Regionalligist Wattenscheid plant auf spektakuläre Art und Weise die Rückkehr in den Profifußball.

Wattenscheid. Eigentlich ist das triste Mittelfeld der Fußball-Regionalliga West so etwas wie das Wohnzimmer der SG Wattenscheid. Eigentlich sind die finanziellen Mittel des früheren Bundesligisten traditionell arg begrenzt. Und eigentlich, so könnte man meinen, sollten sich die eigenen Ansprüche im Bochumer Westen in Grenzen halten. Eigentlich...

Denn die Wattenscheider Realität ist seit wenigen Tagen eine andere: „Ziel ist nichts Geringeres als der digitalisierteste Verein Europas zu werden“, sagt Oguzhan Can, Vorsitzender des Aufsichtsrats der SG. Gemeinsam mit dem Hamburger Startup „Haalo Technology“ plant der Viertligist die mittelfristige Rückkehr in den Profifußball. Haalo-Chef Peter Jaeger ist sicher: „Die SG Wattenscheid 09 wird auf absehbare Zeit wieder in der Bundesliga spielen.“

Mit Bitcoins in die Bundesliga?

Dieser sehr ambitionierte Weg ist nicht nur lang, sondern im Fall der Wattenscheider komplizierter denn je. Die Kooperation mit dem hanseatischen Unternehmen soll der SG in den ersten drei Jahren fünf Millionen Euro einbringen. Voraussetzung dafür ist eine auf einer Kryptowährung, die nach ihrem Start Ende Juli 25 Millionen Euro einspielen muss.
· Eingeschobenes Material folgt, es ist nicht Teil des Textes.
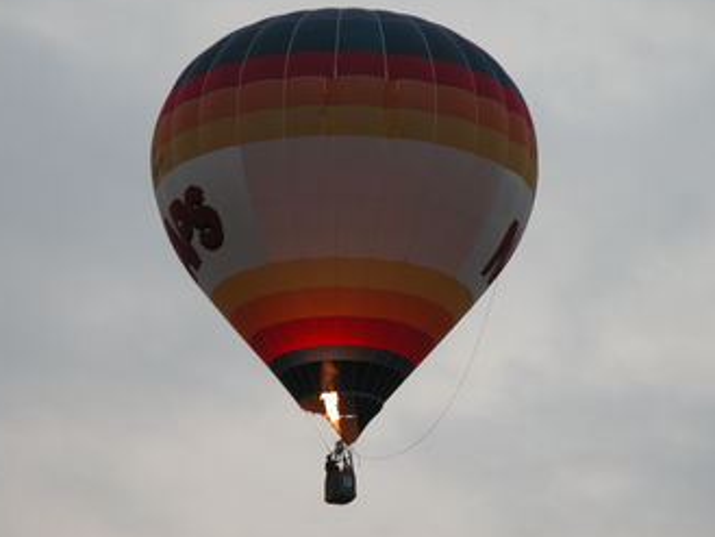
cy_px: 259
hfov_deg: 8.0
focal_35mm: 247
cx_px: 369
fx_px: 5104
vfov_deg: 6.0
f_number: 4.1
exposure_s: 1/118
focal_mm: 52.4
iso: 100
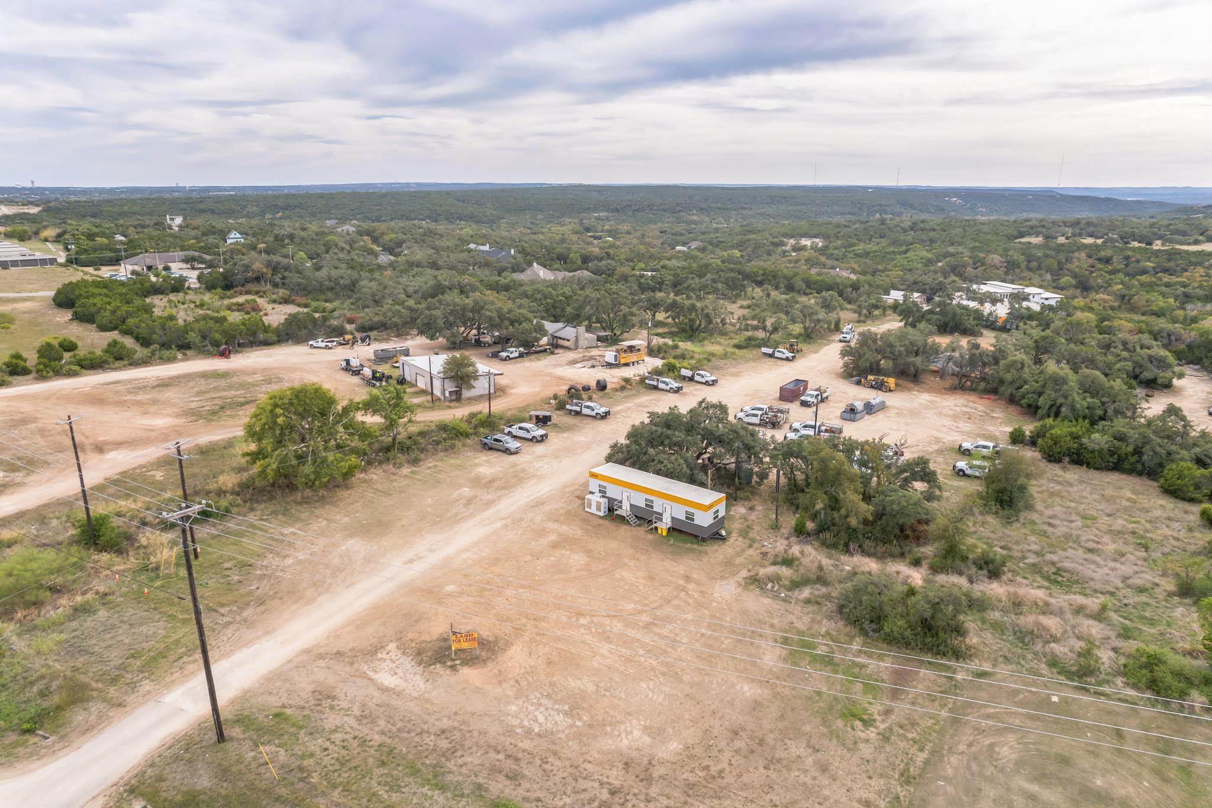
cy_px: 404
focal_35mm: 22
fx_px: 741
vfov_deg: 57.2
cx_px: 606
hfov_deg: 78.6
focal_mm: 8.4
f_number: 2.8
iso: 130
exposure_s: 1/2000
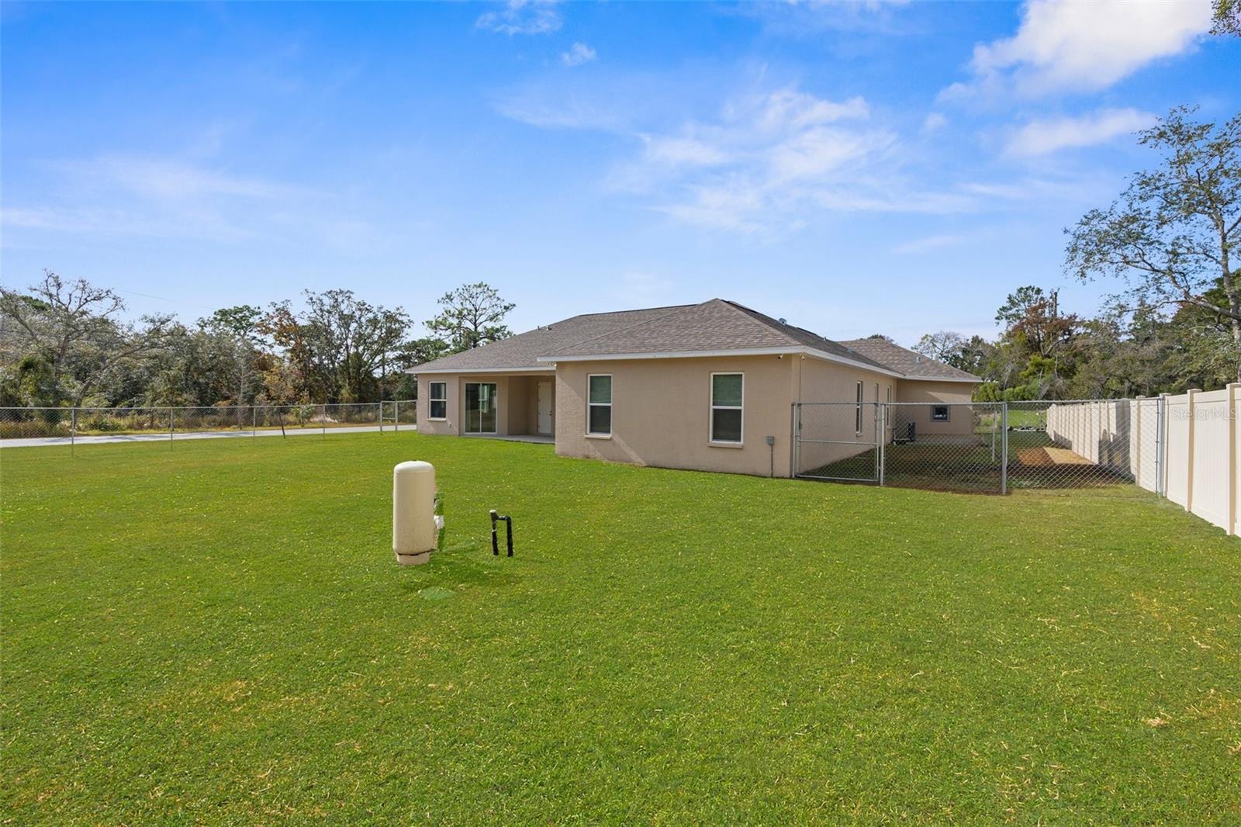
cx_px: 620
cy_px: 414
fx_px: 551
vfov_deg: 73.7
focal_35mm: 16
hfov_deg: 96.7
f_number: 5
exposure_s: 1/2000
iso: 200
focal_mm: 16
Anderenfalls fließt kein Geld und die Investoren bekommen ihr Geld zurück.

„Viele Fans und Mitglieder verstehen vielleicht noch nicht alles, was wir vorhaben. Aber sie sagen, wir glauben an das Thema und unterstützen das“, sagt Haalo-Geschäftsführer Jaeger. Ob seine Pläne so reibungslos aufgehen wie am vergangenen Montag den Mitgliedern präsentiert, bleibt das große Rätsel.
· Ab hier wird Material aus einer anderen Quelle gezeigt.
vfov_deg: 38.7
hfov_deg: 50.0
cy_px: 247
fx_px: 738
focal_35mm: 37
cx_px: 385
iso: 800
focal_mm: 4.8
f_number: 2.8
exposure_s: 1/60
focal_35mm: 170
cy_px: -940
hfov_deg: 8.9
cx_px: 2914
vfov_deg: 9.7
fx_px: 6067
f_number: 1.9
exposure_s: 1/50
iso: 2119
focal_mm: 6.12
Für Haalo ist Wattenscheid ein Entwicklungshelfer. Der Verein ist am Startup beteiligt. Haalo wiederum erhält in Wattenscheid die Möglichkeit, die eigenen, noch nicht ausgereiften Technologien an einem Praxisbeispiel weiterzuentwickeln. Dazu zählen vor allem verschiedene, auf einer künstlichen Intelligenz basierende Datenanalysen, die das Spiel, Training und Scouting in Wattenscheid auf eine neue Ebene heben sollen.
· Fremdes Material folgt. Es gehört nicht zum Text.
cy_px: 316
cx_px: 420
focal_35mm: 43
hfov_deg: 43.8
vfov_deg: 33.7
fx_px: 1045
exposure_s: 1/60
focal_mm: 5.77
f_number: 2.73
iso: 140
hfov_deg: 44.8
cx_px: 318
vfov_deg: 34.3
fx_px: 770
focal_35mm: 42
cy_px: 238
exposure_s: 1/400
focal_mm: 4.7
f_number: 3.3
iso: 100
Bei Wattenscheid wird alles digital

Neben diesen sportlichen Aspekten soll bei der SG praktisch alles digitalisiert werden: der Austausch mit Fans, das Stadionerlebnis, ja sogar die angeblich „beste Stadionwurst Deutschlands“. Mit Hilfe des neuen Haalo-Scoutingstools sollen „die Stars von morgen“ (Jaeger) entdeckt werden, eine Wattenscheid-App soll Wartezeiten an der Wurstbude reduzieren und lästige Bestellprozesse von Tickets sowie Papierkram für Fans vereinfachen.

Jaeger will seine Technologien in am liebsten an die ganz großen Klubs verkaufen. Verschiedene Bundesliga-Vereine hätten zumindest Interesse signalisiert. Mit den Erfahrungswerten aus Wattenscheid will der CEO sich und seine Dienstleistungen ins Schaufenster der gesamten Fußball-Welt stellen.

Wattenscheid betrachtet Weg alternativlos

Und Wattenscheid? Das hatte nach Angaben von Aufsichtsratsmitglied Christof Wieschemann keine Alternative, als innovativ und außergewöhnlich zu denken. „Wir müssen den Verein weiterentwickeln. Wir haben weniger Ressourcen als die anderen Wettbewerber. Daher war es klar, dass wir einen Weg suchen müssen, damit intelligenter und effizienter umzugehen“, sagt Wieschemann.

Dazu gehört auch die Gründung eines E-Sport-Teams, das in Wattenscheid „Weltklasse-Bedingungen“ vorfinden werde. Auch in den Bau eines Campus mit einer Fläche von 5000 Quadratmetern soll mit Hilfe der restlichen 20 Millionen investiert werden, um einen Ort des „kreativen Austausches für Fußball-, E-Sports und Tech-Talente sowie Jungunternehmer aus der Region“ zu schaffen. Was alles schön und nett klingt, muss die Realitätsprüfung noch antreten.

Das Wichtigste bleibt für den finanziell klammen Klub zunächst das schnelle Geld. Trainer Farat Toku wurde unabhängig von den Investitionen Haalos für die kommende Saison bereits ein höherer Etat für seinen Spielerkader zugesichert.